Aho–Corasick algorithm

Aho–Corasick algorithm
Name	Aho–Corasick algorithm
Class	String-searching algorithm
Data	Trie
Time	O(n + m + z)
Space	O(m)

Contents

Overview
Algorithm description
Complexity analysis
Example
Applications
Implementation considerations

Aho–Corasick algorithm. The Aho–Corasick algorithm is a String-searching algorithm for locating all occurrences of any of a finite set of strings within an input text. It was developed by Alfred V. Aho and Margaret J. Corasick at Bell Labs in 1975, building upon concepts from the earlier Knuth–Morris–Pratt algorithm. The algorithm preprocesses the set of patterns into a deterministic Finite-state machine with Failure function links, allowing it to scan the text in a single pass.

Overview

The algorithm constructs a Trie data structure from the given set of pattern strings, where each node represents a prefix of one or more patterns. It then augments this trie with three types of links: Goto function for transitioning on matching characters, Failure function for handling mismatches analogous to the KMP algorithm, and Output function for reporting matches. This transforms the trie into a Deterministic finite automaton that can process the input text in linear time relative to its length plus the total number of matches found. The efficiency and elegance of the approach made it a foundational technique in Computer science, particularly within the field of Computational linguistics.

§ **Record extracts**:

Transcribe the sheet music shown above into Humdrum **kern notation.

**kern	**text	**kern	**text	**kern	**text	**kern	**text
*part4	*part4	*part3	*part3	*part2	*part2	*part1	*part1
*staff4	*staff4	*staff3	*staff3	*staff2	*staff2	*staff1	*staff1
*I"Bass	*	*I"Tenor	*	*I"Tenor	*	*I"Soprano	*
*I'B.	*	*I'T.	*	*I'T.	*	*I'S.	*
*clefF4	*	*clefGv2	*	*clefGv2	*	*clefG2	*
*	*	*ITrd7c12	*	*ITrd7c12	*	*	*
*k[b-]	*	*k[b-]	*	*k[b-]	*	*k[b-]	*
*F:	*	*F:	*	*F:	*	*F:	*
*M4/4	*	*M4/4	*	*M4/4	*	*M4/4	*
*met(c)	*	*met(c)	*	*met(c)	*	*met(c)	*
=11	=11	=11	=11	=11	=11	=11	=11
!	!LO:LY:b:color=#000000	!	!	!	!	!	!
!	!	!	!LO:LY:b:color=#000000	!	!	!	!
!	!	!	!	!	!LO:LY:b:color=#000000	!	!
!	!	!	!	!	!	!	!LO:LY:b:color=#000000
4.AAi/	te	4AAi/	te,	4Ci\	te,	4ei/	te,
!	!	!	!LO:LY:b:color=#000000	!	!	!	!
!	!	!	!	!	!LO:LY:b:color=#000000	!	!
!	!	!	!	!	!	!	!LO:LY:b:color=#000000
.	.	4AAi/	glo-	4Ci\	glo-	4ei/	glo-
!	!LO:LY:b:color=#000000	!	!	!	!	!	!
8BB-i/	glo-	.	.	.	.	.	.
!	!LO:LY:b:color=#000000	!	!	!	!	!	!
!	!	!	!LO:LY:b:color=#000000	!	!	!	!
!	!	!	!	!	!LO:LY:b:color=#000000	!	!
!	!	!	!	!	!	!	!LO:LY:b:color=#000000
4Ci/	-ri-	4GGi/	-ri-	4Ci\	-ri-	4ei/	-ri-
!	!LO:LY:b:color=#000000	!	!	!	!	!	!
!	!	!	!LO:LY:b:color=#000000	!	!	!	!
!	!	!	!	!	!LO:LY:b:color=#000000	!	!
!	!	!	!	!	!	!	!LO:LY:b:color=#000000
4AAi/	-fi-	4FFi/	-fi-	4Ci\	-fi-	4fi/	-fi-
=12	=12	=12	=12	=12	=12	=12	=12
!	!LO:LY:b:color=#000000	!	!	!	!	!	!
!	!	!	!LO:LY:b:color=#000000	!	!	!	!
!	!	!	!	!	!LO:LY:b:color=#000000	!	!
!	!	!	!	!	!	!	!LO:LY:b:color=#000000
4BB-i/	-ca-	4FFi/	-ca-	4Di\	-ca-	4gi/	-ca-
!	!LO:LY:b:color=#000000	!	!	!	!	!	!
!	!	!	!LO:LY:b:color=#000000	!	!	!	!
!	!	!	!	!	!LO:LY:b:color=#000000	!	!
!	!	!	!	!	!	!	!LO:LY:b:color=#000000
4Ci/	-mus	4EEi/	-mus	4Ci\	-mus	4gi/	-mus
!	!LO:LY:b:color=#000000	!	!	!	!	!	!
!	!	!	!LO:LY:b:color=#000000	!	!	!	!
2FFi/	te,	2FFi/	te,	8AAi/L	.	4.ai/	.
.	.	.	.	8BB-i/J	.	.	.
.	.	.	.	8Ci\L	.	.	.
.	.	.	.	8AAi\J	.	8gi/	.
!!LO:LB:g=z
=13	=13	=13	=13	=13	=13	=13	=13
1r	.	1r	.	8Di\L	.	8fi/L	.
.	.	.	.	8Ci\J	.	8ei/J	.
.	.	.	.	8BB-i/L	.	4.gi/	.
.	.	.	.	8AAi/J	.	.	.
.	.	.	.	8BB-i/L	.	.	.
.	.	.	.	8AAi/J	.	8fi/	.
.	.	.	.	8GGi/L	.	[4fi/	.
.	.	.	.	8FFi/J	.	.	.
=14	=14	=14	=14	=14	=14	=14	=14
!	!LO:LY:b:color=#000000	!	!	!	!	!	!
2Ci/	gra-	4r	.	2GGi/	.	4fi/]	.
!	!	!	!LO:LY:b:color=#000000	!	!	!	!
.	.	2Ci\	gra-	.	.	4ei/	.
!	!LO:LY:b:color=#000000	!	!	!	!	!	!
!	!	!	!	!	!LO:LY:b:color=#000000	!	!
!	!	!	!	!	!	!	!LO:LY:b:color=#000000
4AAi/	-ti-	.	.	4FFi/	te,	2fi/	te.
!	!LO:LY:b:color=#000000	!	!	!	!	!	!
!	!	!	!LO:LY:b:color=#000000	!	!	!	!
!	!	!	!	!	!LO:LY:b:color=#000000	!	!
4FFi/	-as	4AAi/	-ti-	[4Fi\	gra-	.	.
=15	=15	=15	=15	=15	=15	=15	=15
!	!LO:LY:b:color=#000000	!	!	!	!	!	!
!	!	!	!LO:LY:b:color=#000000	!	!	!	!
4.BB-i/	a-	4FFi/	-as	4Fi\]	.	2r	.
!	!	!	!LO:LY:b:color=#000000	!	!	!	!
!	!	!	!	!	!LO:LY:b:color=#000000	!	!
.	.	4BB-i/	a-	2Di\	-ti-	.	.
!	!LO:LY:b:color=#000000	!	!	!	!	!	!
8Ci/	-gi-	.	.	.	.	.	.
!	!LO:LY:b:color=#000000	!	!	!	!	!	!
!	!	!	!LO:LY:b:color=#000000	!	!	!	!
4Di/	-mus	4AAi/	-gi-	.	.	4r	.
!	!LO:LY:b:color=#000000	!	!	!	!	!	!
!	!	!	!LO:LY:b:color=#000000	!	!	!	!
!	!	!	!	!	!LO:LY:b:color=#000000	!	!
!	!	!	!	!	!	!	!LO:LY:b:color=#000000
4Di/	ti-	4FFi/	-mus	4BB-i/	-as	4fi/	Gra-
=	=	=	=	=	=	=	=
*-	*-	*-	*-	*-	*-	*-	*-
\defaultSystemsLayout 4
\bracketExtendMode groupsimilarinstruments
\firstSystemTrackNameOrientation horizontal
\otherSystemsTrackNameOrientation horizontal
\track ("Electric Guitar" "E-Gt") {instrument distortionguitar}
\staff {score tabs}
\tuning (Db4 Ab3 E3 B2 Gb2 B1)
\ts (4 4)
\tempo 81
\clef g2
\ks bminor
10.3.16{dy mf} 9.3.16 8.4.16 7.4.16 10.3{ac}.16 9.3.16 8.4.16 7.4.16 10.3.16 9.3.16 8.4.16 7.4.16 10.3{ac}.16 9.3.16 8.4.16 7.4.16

§ **Exercises**:
1. Collect every line of the records above that contains the word "horizontal", matching case exactly.
2. Go on with the passage on the Aho–Corasick algorithm, starting after its final sentence.

§ **Answers for the tasks**:
1.
\firstSystemTrackNameOrientation horizontal
\otherSystemsTrackNameOrientation horizontal

2.
Algorithm description

The construction proceeds in two main phases. First, the Goto function is built by inserting all pattern strings into a trie, with terminal nodes marking the end of a pattern. Second, the Failure function is computed using a Breadth-first search traversal of the trie, establishing links to the longest proper suffix of the current prefix that is also a prefix of some pattern. This process is reminiscent of the Prefix function in the Knuth–Morris–Pratt algorithm. During the search phase, the algorithm traverses the automaton character by character from the input text, following goto links on matches and using failure links on mismatches to avoid re-examining previously matched characters. Whenever a node with an associated Output function is reached, all matching patterns ending at that position are reported.

Complexity analysis

The time complexity for building the automaton is O(m), where m is the combined length of all pattern strings. The search phase runs in O(n + z) time, where n is the length of the input text and z is the total number of output matches. This linear performance is a significant advantage over naive multi-pattern search methods. The space complexity for storing the automaton is O(m), specifically proportional to the number of nodes in the trie. This efficiency has been analyzed in seminal works like Introduction to Algorithms by Thomas H. Cormen and is a standard topic in courses at institutions like Massachusetts Institute of Technology.

Example

Consider searching for the patterns {"he", "she", "his", "hers"} within the text "ushers". The algorithm first builds a trie containing these strings. The Failure function would link, for instance, the node for "sh" to the node for "h", as "h" is the longest suffix of "sh" that is also a prefix of "he" or "his". When processing the text, starting at the root, it would successfully match "she" at positions 2-4 and "he" at positions 3-4, and also "hers" starting at position 3. This simultaneous matching demonstrates the power of the Deterministic finite automaton approach, a concept also central to tools like GNU Grep and the Snort (software) intrusion detection system.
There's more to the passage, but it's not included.